* SOURCE EXCERPT *
** Start **
Parenting is a collaboration with children, the adventure of a lifetime for all parties. Children develop their perceptions of the world through their senses, through observations and questioning. I’m often reminded that my children are still forming their worldview by the amazing things they say, often unexpectedly, in casual conversation.
Recently, 7-year old Sunboy described his perceptions of what it’s like to be an adult…
Sunboy: When you go to work, it’s your schedule, your choice. Adults get to work. Adults are free to do what they want. Adults create the world.
Me (in my head): Sometimes I feel so frugal that I cannot bring myself to buy myself a new item of clothing. Does that make me free or not free?
At bedtime, we snuggle and talk. I tell Sunboy he’s such a squirmy-worm that it’s amazing he falls asleep at all. He tells me that if I leave his room before he’s asleep, he’ll keep wiggling and never sleep. So I stay. He asks questions. As we talk, I use the word “optimistic” and he asks what the word means. I say it means you’re hopeful that things will go in a favourable way.
Sunboy: What went the way you wanted it to, Mommy?
Me: I didn’t mean anything in particular. Optimism doesn’t mean things worked out, just that you’re hopeful that they might.
** End **
* SOURCE DATA *
** Start **
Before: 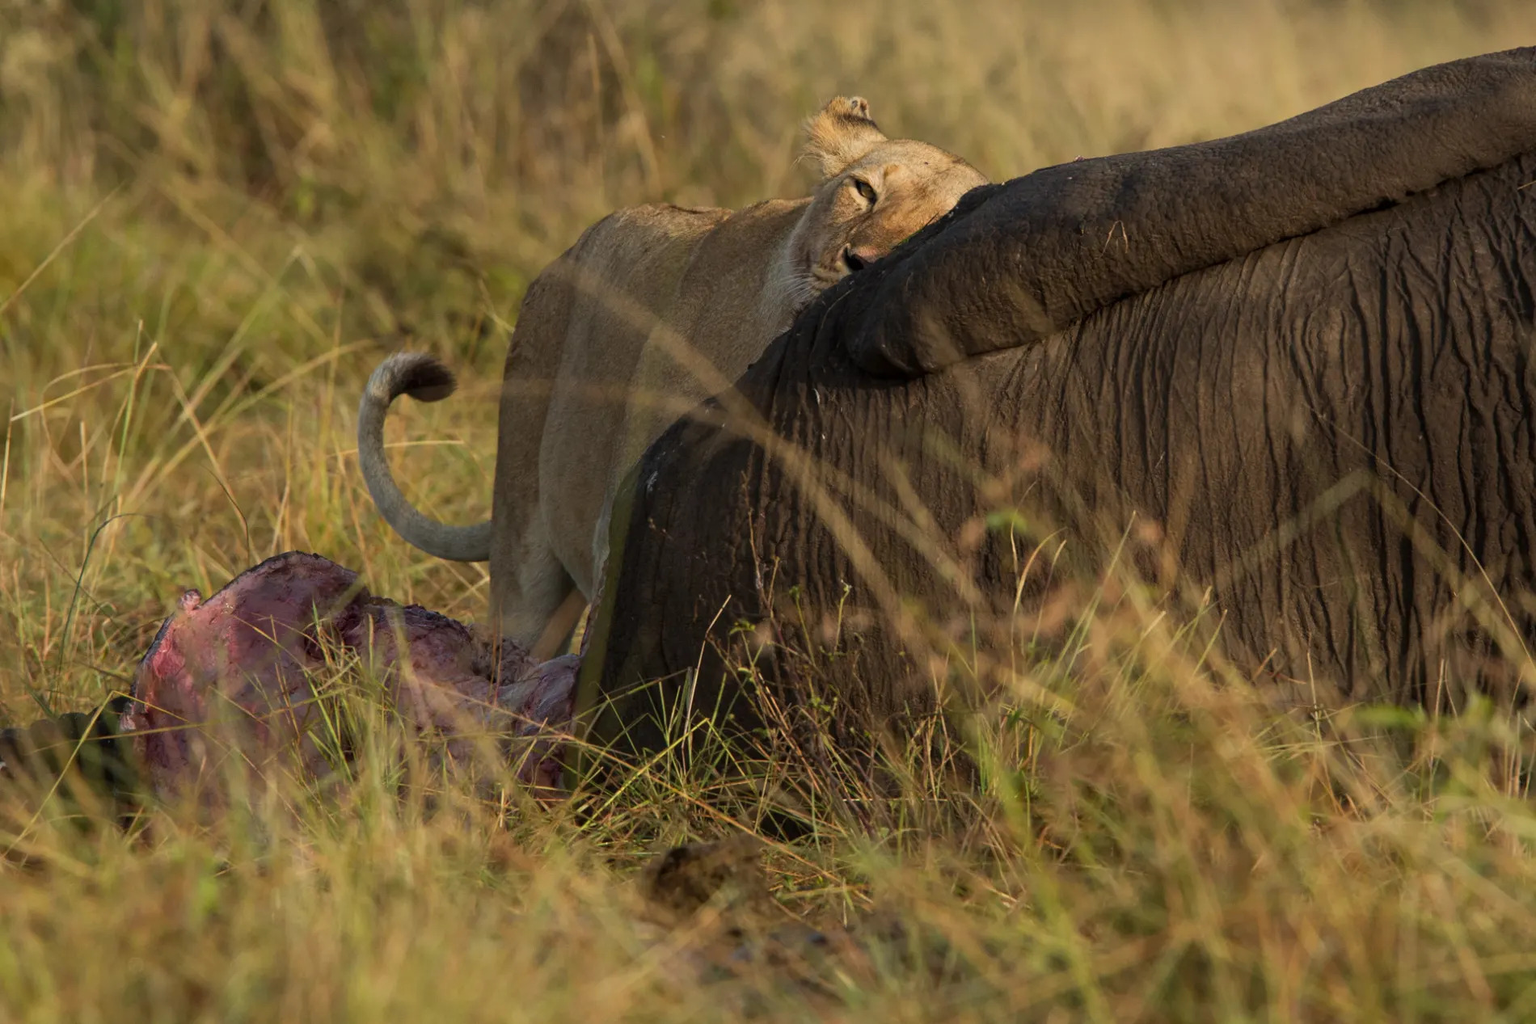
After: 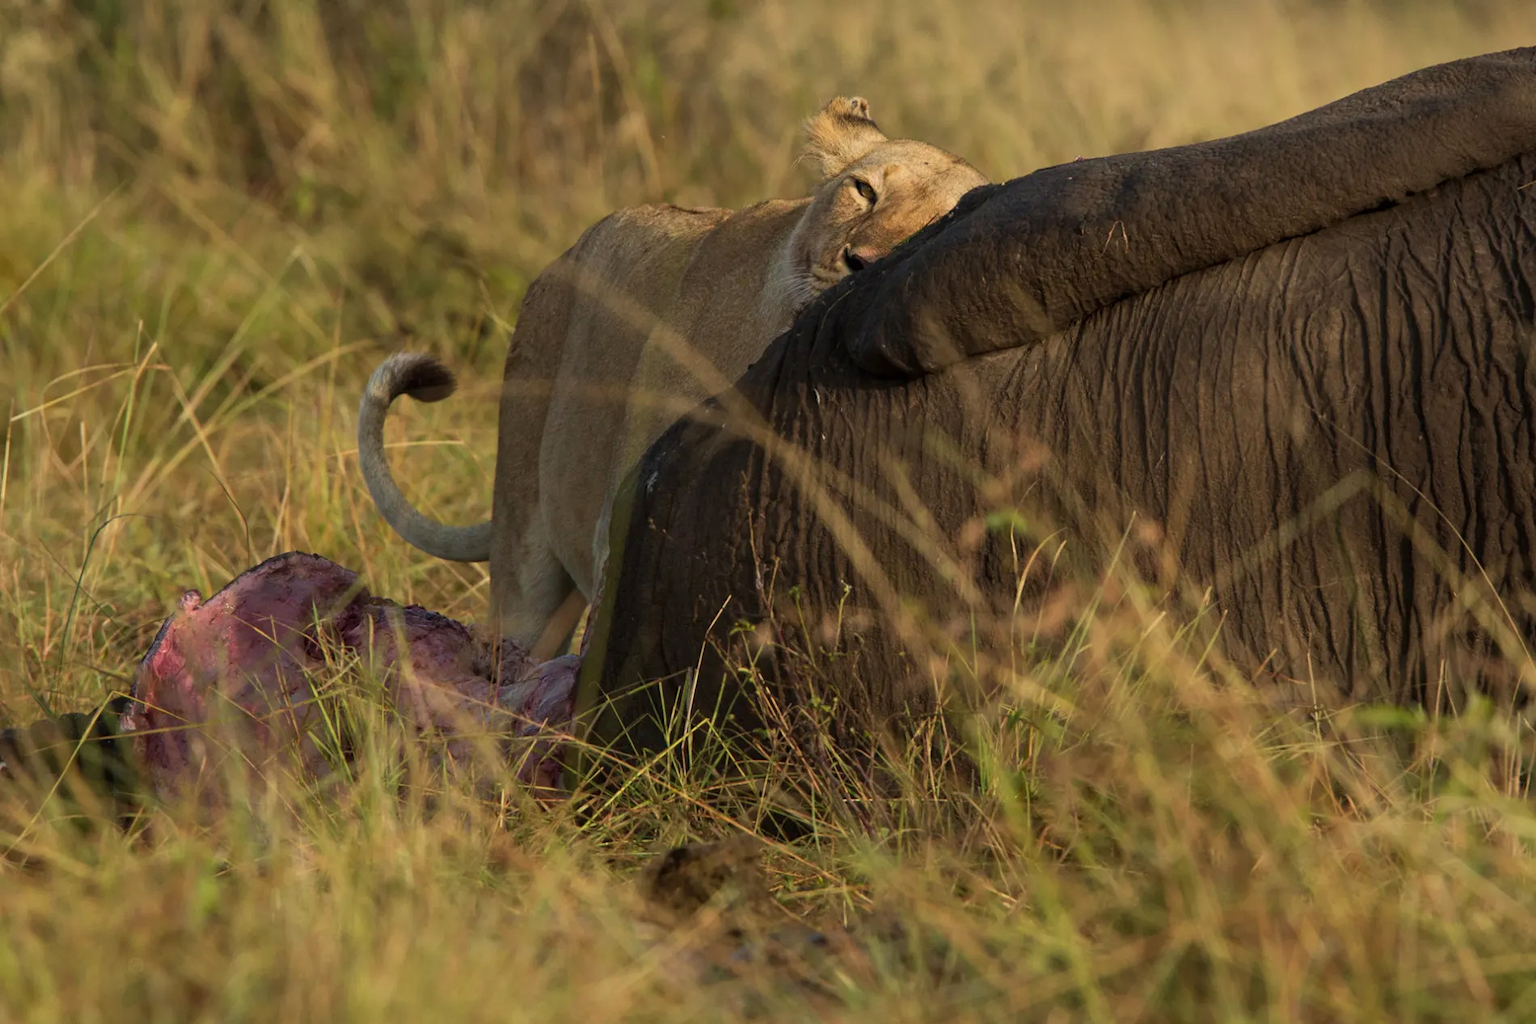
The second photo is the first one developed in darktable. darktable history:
velvia: strength 14.78%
** End **
* SHORT EXERCISE *
Reproduce the part of the parenting passage that opens with the words containing "Recently, 7-year old" and closes with "or not free?", swapping "frugal" for "thrifty".

* ANSWER TO THIS TASK *
Recently, 7-year old Sunboy described his perceptions of what it’s like to be an adult…
Sunboy: When you go to work, it’s your schedule, your choice. Adults get to work. Adults are free to do what they want. Adults create the world.
Me (in my head): Sometimes I feel so thrifty that I cannot bring myself to buy myself a new item of clothing. Does that make me free or not free?